Barry B. Powell, Writing: Theory and History of the Technology of Civilization. Chichester: Wiley- Blackwell, 2009.
Powell’s aim is to carry out a detailed investigation into the structural principles that govern writing through the study of historical examples. He focuses on what he calls 'lexigraphic writing', which is attested since 3400 BC. Also, he highlights the fundamental necessity of defining and understanding writing from a careful organization of categories, since professional jargons, when used without precision, sometimes generate confusion. An example is the ambiguous use of the following categories: 'language', 'writing', 'lexigraphic writing', 'speech', 'pictogram', 'ideogram', and 'alphabet', among others. The book begins with a diagram of the categories of writing with which he will develop his argument. It is followed by three indexes: of contents (pp. vii-viii), of illustrations (pp. ix- xiii) and of maps (p. xiv); then come a preface (pp. xv-xvi), a chronology (pp. xvii-xx) from 9000 BC to AD 1900, an introduction (pp. 1-10) followed by eighteen chapters (pp. 11-254), a glossary (pp. 255- 62), bibliographical references divided on thematic sections (pp. 263-68), a general bibliography (pp. 268f.) and, lastly, an index (pp. 270-76).

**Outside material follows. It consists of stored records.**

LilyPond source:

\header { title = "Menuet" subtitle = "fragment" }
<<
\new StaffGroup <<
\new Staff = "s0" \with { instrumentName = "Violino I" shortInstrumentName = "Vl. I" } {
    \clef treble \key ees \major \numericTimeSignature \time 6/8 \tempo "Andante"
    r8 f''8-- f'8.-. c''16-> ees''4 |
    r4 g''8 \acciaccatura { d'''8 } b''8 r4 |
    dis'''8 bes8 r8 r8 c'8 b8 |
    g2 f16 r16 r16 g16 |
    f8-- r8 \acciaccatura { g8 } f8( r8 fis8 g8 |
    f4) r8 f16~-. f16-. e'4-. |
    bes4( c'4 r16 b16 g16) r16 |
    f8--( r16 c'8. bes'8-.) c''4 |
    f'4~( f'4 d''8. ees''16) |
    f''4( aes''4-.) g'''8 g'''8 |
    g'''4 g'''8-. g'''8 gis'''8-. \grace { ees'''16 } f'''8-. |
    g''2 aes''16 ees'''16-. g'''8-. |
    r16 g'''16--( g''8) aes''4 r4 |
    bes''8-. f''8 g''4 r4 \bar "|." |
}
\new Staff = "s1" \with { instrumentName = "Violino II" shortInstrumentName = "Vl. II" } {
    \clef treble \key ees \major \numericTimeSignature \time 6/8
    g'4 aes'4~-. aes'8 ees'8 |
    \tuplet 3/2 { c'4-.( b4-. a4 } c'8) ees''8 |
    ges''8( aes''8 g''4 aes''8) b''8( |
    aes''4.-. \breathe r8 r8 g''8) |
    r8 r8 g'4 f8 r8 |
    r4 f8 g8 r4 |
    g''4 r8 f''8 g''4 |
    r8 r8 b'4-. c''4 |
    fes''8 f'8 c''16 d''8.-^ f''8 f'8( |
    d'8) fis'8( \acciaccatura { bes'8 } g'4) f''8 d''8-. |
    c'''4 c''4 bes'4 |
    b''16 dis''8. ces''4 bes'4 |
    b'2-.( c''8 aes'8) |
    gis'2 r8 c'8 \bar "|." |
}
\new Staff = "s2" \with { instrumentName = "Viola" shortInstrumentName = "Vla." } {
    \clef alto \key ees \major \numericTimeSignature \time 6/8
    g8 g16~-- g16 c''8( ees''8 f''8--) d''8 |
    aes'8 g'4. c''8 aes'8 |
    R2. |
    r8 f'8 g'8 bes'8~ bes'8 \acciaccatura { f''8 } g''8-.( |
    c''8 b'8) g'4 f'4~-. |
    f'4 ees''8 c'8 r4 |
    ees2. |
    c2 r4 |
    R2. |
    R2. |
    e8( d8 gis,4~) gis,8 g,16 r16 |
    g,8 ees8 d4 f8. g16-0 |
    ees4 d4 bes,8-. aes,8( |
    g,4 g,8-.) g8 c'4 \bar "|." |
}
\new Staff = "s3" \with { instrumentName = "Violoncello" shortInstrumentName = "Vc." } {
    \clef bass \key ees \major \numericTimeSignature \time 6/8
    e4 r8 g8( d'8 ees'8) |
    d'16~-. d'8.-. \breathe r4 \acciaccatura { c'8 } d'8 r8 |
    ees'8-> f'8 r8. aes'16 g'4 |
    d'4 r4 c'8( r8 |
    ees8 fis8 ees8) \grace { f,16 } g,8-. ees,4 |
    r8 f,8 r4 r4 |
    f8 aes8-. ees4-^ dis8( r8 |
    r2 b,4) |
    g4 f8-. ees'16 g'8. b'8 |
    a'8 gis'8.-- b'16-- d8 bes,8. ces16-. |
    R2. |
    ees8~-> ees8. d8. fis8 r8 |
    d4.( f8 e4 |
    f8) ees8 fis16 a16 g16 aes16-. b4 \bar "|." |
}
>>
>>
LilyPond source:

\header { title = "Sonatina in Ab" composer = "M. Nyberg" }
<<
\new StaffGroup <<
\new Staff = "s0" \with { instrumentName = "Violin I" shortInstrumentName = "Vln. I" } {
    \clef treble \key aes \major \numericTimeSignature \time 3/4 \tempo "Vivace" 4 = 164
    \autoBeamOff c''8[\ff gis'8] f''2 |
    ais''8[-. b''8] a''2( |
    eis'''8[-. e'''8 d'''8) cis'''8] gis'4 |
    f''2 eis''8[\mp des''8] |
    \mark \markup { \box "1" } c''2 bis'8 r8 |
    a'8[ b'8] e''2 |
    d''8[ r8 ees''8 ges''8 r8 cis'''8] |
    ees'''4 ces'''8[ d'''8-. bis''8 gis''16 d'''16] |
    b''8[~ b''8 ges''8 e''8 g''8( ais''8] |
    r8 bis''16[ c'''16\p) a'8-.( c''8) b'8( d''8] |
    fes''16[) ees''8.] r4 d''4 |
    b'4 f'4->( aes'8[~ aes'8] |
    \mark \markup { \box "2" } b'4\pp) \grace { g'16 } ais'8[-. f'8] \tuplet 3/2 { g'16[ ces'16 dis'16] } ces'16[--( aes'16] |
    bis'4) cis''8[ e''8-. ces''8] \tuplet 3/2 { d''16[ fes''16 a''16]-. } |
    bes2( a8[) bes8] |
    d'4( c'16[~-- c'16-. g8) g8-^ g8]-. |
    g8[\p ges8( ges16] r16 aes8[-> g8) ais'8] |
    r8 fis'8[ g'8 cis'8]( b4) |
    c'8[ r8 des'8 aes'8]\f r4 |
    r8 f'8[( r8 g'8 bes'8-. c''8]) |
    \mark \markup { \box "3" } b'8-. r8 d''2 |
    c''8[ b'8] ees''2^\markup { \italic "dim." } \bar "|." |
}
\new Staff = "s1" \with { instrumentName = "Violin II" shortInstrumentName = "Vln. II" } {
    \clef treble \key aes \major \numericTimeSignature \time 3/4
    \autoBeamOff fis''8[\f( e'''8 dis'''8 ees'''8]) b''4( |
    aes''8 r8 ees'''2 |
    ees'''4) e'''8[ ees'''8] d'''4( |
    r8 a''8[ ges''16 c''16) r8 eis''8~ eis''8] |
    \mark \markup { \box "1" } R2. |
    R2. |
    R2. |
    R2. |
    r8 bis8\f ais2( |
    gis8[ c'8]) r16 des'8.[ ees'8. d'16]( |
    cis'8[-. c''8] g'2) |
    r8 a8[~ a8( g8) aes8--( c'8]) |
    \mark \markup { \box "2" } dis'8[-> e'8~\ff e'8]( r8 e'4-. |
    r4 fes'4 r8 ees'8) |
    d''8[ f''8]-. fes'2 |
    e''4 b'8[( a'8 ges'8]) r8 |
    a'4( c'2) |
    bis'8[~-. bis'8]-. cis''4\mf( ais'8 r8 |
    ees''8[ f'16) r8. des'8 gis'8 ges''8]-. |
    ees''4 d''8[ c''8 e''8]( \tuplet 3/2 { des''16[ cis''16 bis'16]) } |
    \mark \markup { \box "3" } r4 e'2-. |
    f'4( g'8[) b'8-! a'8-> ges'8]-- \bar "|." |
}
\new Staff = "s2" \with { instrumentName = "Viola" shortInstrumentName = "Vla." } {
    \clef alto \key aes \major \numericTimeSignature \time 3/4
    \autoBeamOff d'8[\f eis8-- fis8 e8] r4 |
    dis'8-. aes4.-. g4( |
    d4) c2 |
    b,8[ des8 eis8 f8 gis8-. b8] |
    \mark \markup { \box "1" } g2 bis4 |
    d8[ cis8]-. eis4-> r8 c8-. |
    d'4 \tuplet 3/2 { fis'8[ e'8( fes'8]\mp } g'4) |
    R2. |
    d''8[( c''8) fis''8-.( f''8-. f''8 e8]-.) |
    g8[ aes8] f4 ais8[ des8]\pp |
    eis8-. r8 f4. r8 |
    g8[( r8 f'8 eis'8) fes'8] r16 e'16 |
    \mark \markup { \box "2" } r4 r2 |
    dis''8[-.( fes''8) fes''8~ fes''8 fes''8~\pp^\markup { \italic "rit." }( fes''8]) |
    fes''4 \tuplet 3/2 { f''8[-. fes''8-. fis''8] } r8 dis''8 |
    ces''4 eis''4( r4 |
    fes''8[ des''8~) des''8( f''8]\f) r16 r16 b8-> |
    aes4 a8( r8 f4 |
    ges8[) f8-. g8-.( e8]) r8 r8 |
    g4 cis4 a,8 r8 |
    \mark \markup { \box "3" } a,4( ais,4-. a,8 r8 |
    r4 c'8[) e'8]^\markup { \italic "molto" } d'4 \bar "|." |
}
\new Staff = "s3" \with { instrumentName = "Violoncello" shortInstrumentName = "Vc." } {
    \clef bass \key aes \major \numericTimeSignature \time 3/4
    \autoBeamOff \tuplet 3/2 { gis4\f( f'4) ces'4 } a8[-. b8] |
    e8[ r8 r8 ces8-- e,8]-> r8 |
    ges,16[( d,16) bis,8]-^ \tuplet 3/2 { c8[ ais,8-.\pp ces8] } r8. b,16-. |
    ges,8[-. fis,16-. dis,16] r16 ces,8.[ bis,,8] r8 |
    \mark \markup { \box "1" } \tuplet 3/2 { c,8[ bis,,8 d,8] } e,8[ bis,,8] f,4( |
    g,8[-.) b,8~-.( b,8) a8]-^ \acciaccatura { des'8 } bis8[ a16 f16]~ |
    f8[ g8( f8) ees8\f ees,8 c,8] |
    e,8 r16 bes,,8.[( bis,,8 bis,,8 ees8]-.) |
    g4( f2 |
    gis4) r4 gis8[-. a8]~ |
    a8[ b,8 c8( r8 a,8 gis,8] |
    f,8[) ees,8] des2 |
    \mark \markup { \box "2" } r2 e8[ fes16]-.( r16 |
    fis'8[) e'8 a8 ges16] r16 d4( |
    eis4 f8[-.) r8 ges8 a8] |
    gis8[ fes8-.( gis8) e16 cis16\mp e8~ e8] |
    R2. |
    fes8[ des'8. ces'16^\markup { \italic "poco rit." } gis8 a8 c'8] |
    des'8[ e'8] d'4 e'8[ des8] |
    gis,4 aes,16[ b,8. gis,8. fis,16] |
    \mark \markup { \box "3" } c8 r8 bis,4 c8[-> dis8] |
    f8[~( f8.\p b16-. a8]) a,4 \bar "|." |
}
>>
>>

The first four chapters, 'What is Writing?' (pp. 11-18), 'Writing with Signs' (pp. 19- 37), 'Categories and Features of Writing' (pp. 38-50) and 'Some General Issues in the Study of Writing' (pp. 51-59), are devoted to theory. . . .
Chapters 7, 8, 9 and 10 are devoted to Egyptian writing. In Chapter 7, 'Plato´s Ideas and Champollion´s Decipherment of the Egyptian Hieroglyphs' (pp. 85-99), the different interpretations of hieroglyphics from the descriptions of Diodorus c. 80–20 BC) to Horapollo, Athanasius Kircher (1602- 80), Thomas Young (1773-1829), and Jean Francois Champollion (1790-1832 [p. 96]) are studied. Chapter 8, 'Egyptian Writing and Egyptian Speech' (pp. 100-107), focuses on the sections `The Phases of Egyptian Language / Speech´: Old Egyptian, Middle Egyptian, Late Egyptian, Demotic and Coptic; and `The Forms of Egyptian Writing´: hieroglyphic proper, hieratic and demotic. Chapter 9, 'The Origin and Nature of Egyptian Writing' (pp. 108-19) sets out the relationship between Mesopotamian logography and Egyptian writing. Powell points out that there is archeological evidence of commerce between Mesopotamia and Egypt in the second half of the fourth millennium BC, therefore he thinks that someone understood the principles of the Mesopotamian invention and re-invented writing according to the Egyptian conditions (p. 109). He also researches the earliest Egyptian writings and their different types of signs: phonograms, logograms, semantic complements or determinatives. Chapter 10, '"The House of Life": Scribes and Writing in Ancient Egypt' (pp. 120-27) studies writing instruments, mainly the Egyptian invention of the papyrus, the way the scribes used those instruments, some examples of writing and the role of the scribes in the Egyptian culture.